Each booth comes with twelve complimentary Premium subscriptions to Calm for a year, so employees can shut out the noise and open Calm to listen to relaxing music, hear a calming story or follow any number of guided meditations.
“So often, we’re in our own head—with our minds spinning—and we get disconnected from the moment,” says Slomka. “It can be difficult to stop and breathe and meditate in an open office, and this offers an affordable and comfortable way to create that space.”
Meditation not only offers great stress relief, it can also improve your overall health, including relieving chronic pain, boosting immunity, slowing aging, lowering blood pressure, and even preventing diabetes and Alzheimer’s disease.
The importance of meditation is not lost on a growing number of companies. Johnson & Johnson offers employees training on “spiritual awakening” and mental health services, and at Mondelez—the maker of Oreos and Ritz crackers—staff can learn the art of “mindful snacking.”
Smaller firms, too, are embracing mindfulness as core to their company cultures. Arizona-based Anderson Advertising & PR brought in experts to teach workers to meditate, and afterwards, top execs left reminders around the office, encouraging people to stay present. The simple printed messages sat on tables throughout the office, suggesting people stop what they are doing, take a breath and observe what’s happening.

[TASK]
Quote the passage on workplace meditation word for word, starting at "Each booth comes" and ending at "of guided meditations.".

[RECORD EXTRACTS]
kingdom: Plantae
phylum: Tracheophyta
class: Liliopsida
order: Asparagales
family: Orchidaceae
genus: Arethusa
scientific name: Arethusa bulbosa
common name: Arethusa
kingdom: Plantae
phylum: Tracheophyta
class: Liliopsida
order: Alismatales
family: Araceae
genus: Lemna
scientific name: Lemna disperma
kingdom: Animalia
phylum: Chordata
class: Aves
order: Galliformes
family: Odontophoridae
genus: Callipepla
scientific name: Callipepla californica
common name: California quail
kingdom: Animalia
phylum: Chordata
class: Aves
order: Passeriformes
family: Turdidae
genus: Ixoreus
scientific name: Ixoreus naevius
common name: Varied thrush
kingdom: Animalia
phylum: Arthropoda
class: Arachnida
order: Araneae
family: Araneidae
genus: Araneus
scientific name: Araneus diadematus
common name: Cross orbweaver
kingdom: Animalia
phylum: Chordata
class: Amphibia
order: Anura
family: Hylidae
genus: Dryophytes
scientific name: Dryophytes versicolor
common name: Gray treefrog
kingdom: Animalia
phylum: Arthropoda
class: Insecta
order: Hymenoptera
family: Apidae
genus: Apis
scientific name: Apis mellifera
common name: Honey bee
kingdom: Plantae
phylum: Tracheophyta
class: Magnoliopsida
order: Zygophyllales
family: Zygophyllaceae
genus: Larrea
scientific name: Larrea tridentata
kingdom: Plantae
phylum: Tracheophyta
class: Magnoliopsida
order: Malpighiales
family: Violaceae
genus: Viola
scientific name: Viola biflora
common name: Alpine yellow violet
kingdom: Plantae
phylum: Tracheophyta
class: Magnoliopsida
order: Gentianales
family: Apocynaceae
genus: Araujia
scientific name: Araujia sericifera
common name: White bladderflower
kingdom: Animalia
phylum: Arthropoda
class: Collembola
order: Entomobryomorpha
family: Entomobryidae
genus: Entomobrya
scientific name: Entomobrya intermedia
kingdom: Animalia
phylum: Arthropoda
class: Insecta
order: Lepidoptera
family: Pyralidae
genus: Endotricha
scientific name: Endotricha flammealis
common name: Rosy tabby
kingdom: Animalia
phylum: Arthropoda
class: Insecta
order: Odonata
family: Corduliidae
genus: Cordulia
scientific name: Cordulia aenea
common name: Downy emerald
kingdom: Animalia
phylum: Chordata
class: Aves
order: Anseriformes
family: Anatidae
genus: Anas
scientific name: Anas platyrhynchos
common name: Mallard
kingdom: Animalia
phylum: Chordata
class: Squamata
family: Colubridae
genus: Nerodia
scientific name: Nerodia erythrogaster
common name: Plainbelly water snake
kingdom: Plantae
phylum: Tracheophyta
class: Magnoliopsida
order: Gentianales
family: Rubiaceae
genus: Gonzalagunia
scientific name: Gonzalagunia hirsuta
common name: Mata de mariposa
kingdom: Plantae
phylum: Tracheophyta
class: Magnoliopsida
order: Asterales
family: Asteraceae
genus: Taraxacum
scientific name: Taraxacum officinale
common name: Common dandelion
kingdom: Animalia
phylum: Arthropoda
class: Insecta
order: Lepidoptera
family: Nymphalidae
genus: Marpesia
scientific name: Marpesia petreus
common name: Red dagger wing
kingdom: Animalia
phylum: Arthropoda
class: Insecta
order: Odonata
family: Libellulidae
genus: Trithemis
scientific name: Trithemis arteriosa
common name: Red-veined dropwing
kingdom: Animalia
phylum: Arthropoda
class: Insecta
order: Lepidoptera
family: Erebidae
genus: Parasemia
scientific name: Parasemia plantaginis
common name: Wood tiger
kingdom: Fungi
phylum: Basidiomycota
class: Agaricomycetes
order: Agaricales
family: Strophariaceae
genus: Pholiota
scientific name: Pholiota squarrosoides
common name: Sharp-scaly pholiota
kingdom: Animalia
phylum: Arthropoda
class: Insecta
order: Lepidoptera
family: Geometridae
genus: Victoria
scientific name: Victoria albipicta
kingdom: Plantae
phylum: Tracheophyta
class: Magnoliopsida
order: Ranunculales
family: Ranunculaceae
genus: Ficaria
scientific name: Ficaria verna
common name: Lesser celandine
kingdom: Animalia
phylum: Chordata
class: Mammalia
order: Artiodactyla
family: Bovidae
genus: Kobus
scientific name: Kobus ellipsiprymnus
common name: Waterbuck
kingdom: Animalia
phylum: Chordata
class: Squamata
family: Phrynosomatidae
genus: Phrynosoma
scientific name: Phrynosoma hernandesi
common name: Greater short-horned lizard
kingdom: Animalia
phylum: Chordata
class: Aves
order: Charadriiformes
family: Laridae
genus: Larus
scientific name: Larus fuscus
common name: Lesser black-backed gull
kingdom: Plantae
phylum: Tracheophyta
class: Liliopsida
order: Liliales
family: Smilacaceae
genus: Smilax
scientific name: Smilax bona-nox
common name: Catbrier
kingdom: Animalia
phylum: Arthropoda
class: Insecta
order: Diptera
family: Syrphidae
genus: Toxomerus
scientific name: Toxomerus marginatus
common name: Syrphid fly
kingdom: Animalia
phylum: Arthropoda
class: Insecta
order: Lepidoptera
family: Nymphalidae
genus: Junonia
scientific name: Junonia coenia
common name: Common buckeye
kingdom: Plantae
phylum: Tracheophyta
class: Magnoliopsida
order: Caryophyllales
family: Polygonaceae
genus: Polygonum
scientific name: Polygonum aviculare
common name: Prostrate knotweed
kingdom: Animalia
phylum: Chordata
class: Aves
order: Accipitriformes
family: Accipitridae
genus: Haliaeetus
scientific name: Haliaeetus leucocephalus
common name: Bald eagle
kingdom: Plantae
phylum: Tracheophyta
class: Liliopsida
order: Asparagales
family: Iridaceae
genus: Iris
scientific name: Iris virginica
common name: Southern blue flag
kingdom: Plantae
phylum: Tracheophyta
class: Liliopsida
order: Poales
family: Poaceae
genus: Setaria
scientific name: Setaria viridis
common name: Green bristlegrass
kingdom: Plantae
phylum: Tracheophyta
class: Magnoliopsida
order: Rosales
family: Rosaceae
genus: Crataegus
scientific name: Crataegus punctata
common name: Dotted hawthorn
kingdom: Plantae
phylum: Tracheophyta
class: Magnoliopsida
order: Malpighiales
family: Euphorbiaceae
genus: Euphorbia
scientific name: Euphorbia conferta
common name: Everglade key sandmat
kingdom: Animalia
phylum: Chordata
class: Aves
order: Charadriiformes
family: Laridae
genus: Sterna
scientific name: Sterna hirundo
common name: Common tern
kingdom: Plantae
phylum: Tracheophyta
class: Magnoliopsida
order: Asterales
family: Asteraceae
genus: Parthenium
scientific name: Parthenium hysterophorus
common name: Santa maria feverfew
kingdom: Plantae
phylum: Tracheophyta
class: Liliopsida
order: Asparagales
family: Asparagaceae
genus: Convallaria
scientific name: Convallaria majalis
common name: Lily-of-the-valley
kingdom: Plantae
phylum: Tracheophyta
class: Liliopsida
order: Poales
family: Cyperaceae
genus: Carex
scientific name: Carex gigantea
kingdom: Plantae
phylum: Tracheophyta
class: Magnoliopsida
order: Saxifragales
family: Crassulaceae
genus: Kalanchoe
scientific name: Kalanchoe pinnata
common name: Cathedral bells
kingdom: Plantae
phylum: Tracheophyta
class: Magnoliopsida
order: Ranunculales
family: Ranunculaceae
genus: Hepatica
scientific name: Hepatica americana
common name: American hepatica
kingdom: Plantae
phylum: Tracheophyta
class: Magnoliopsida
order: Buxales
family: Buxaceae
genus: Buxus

[ANSWER SECTION]
Each booth comes with twelve complimentary Premium subscriptions to Calm for a year, so employees can shut out the noise and open Calm to listen to relaxing music, hear a calming story or follow any number of guided meditations.